Instructions for the task: Can you output every line of text from the items below, character for character, leaving the pictures out?

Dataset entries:
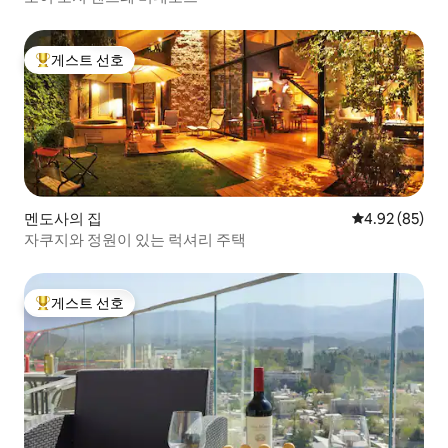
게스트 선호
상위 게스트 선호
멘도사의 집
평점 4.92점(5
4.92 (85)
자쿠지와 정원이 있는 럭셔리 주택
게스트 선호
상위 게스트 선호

Solution:
게스트 선호
상위 게스트 선호
멘도사의 집
평점 4.92점(5
4.92 (85)
자쿠지와 정원이 있는 럭셔리 주택
게스트 선호
상위 게스트 선호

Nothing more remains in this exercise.